The variable parts below is counting the number of table partitions, or other thing?

import org.apache.hadoop.fs.{FileSystem, Path}
import scala.collection.mutable.ArrayBuffer
import spark.implicits._

val warehouse = "/apps/hive/warehouse"  // the Hive default location for all databases
val db_regex  = """\.db$""".r   // filter for names like "*.db"
val tab_regex = """\.hive\-staging_""".r    // signature of Hive files

val trStrange = "[\\s/]+|[^\\x00-\\x7F]+|[\\p{Cntrl}&&[^\r\n\t]]+|\\p{C}+".r //mark
def cutPath (thePath: String, toCut: Boolean = true) : String =
  if (toCut) trStrange.replaceAllIn( thePath.replaceAll("^.+/", ""),  "@") else thePath

val fs_get = FileSystem.get( sc.hadoopConfiguration )
fs_get.listStatus( new Path(warehouse) ).foreach( lsb => {
    val b = lsb.getPath.toString
    if (db_regex.findFirstIn(b).isDefined) 
       fs_get.listStatus( new Path(b) ).foreach( lst => {
            val lstPath = lst.getPath
            val t = lstPath.toString
            var parts = -1
            var size = -1L
            if (!tab_regex.findFirstIn(t).isDefined) {
              try {
                  val pp = fs_get.listStatus( lstPath )
                  parts = pp.length // !HERE! partitions?
                  pp.foreach( p => {
                     try { // SUPPOSING that size is the number of bytes of table t
                        size  = size  + fs.getContentSummary(p.getPath).getLength
                     } catch { case _: Throwable => }
                  })
              } catch { case _: Throwable =>  }
              println(s"${cutPath(b)},${cutPath(t)},$parts,$size")
            }
        })
}) // x warehouse loop
System.exit(0)  // get out from spark-shell

This is only an example to show the focus: the correct scan and semantic interpretation of the Hive default database FileSystem structure, using Hive FileSystem API. The script sometimes need some memory, but is working fine. Run with
sshell --driver-memory 12G --executor-memory 18G -i teste_v2.scala > output.csv


Note: the aim here is not to count partitions by any other method (e.g. HQL DESCRIBE or Spark Schema), but to use the API for it... For control and for data quality checks, the API is important as a kind of "lower level measurement".

回答1:

Hive structures its metadata as database > tables > partitions > files. This typically translates into filesystem directory structure <hive.warehouse.dir>/database.db/table/partition/.../files. Where /partition/.../ signifies that tables can be partitioned by multiple columns thus creating a nested levels of subdirectories. (A partition is a directory with the name .../partition_column=value by convention).

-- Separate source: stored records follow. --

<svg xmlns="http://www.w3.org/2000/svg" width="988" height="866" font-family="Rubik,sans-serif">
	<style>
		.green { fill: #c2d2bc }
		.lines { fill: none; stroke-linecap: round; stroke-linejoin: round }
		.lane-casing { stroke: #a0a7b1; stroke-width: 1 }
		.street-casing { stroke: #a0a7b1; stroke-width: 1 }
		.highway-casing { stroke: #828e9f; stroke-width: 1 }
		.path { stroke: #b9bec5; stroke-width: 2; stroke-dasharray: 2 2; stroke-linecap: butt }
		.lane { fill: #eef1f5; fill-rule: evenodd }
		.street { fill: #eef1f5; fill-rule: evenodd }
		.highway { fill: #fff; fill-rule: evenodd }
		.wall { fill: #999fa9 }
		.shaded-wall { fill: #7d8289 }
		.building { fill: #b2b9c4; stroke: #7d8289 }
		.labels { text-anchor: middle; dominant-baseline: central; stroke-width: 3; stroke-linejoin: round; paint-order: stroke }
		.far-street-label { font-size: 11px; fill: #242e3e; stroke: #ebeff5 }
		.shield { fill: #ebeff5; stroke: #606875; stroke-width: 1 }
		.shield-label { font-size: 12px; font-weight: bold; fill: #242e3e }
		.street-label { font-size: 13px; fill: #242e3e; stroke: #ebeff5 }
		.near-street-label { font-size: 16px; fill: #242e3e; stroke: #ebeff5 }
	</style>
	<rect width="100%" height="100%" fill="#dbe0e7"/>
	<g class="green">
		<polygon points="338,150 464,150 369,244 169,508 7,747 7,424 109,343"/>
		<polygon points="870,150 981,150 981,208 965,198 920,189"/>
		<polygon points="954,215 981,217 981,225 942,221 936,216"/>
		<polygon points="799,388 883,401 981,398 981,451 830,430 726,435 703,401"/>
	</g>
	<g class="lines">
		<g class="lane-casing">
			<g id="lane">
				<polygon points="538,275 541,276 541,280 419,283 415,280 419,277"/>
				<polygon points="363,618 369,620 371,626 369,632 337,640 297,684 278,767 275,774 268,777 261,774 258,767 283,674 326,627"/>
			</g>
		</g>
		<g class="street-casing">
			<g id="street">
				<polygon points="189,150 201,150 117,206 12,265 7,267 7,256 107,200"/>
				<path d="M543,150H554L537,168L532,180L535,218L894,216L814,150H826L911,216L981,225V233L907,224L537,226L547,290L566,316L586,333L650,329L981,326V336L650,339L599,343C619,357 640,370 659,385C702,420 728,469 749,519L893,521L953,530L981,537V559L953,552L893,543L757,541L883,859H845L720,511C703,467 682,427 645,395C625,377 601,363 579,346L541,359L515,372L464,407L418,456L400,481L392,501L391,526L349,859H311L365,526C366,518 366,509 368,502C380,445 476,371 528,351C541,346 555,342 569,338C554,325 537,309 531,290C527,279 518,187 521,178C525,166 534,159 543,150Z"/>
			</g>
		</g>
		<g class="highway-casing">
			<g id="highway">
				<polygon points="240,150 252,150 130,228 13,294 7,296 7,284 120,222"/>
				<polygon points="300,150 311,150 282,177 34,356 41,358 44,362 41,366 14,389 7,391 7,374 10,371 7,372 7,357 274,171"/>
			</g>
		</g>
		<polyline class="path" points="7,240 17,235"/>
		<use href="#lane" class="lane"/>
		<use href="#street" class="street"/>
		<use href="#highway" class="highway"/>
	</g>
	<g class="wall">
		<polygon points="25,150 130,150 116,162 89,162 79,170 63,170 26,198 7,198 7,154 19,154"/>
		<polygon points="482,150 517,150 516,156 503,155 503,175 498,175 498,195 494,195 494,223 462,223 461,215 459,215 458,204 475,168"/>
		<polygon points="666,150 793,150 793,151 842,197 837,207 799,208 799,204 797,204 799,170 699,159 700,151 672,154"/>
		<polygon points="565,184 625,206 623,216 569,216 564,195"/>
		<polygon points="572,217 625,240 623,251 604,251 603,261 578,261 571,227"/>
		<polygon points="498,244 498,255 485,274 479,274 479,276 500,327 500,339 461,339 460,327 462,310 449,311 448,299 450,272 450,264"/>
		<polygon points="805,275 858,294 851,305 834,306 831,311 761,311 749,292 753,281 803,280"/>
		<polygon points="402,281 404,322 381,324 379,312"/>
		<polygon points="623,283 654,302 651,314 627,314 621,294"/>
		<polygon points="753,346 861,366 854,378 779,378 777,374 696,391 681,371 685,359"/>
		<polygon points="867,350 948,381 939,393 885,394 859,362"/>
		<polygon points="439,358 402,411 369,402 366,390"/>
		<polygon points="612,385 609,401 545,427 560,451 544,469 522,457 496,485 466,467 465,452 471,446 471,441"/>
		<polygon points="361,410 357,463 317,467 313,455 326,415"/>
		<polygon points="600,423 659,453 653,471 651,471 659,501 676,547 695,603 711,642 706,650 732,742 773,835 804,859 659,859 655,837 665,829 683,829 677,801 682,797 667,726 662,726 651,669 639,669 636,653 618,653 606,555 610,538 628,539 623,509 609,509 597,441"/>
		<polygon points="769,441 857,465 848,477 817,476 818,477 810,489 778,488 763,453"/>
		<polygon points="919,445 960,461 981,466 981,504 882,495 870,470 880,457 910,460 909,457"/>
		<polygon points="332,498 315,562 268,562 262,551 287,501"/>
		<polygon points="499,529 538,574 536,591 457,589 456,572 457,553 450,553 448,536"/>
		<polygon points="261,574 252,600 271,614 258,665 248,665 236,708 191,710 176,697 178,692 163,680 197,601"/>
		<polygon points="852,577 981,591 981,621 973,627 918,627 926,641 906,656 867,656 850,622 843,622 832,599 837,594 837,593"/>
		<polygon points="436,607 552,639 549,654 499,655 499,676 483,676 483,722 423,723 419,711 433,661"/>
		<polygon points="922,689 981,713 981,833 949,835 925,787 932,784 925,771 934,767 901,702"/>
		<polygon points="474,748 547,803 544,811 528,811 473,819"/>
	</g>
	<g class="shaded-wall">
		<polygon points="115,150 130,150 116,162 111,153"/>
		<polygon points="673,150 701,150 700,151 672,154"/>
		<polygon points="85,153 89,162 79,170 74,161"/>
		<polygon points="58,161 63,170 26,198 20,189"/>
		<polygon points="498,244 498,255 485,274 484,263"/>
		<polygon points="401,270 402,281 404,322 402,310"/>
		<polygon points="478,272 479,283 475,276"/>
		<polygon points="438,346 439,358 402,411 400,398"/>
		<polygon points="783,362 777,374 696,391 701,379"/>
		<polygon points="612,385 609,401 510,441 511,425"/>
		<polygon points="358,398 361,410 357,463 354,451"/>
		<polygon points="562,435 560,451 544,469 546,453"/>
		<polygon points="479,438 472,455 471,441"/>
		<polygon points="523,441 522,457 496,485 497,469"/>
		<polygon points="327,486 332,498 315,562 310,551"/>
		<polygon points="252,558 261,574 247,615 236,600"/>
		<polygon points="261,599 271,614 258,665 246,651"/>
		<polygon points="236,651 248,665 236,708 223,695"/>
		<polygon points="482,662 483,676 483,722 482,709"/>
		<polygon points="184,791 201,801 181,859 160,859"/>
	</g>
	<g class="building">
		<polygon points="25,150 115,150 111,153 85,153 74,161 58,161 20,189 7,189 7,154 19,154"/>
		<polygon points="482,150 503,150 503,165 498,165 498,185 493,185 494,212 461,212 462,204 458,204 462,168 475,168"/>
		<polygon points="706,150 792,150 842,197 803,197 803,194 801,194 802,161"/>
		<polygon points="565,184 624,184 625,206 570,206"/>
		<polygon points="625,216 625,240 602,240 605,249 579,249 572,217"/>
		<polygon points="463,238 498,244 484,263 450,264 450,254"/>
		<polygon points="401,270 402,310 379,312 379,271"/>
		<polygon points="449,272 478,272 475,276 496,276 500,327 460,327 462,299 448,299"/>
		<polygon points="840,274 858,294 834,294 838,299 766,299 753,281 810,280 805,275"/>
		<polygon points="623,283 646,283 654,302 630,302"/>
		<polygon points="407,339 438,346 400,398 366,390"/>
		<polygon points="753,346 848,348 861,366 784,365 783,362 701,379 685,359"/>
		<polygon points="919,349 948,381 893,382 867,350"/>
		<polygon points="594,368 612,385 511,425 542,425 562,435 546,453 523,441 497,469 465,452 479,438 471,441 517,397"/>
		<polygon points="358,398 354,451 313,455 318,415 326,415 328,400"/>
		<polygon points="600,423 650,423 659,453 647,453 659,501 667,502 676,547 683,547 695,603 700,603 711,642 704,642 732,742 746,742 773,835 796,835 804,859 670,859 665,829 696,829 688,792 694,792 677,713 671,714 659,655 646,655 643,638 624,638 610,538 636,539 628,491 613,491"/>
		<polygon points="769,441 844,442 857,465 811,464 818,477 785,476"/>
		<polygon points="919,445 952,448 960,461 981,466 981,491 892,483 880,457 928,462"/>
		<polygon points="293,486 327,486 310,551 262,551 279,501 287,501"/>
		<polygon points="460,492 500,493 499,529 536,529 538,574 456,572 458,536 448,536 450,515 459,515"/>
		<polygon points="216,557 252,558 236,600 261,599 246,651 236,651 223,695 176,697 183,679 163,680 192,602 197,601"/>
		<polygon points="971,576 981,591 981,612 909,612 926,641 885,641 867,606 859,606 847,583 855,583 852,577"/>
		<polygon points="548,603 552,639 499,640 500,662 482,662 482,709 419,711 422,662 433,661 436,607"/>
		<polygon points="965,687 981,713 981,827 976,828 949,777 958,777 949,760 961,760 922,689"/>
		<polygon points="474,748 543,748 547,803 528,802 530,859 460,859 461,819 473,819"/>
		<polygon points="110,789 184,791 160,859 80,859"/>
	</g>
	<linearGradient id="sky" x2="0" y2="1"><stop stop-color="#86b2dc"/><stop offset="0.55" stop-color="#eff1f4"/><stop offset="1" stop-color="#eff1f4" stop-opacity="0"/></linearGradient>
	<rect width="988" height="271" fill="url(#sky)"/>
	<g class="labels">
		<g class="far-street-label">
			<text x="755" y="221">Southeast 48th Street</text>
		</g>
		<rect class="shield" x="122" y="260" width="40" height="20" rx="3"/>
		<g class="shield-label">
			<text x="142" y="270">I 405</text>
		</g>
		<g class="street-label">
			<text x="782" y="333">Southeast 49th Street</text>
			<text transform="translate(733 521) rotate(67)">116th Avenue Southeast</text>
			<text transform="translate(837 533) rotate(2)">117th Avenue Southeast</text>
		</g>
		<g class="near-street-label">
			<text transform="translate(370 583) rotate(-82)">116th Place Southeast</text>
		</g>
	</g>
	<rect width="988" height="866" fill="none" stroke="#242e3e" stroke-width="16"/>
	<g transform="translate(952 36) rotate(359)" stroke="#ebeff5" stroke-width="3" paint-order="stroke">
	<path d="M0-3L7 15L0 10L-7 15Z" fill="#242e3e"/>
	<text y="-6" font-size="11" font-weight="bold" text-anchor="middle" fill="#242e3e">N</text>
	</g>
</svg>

So seems like your script will be printing the number of files (parts) and their total length (size) for each single-column partitioned table in each of your databases, if I'm not mistaken.

As alternative, I'd suggest you look at hdfs dfs -count command to see if it suits your needs, and maybe wrap it in a simple shell script to loop through the databases and tables.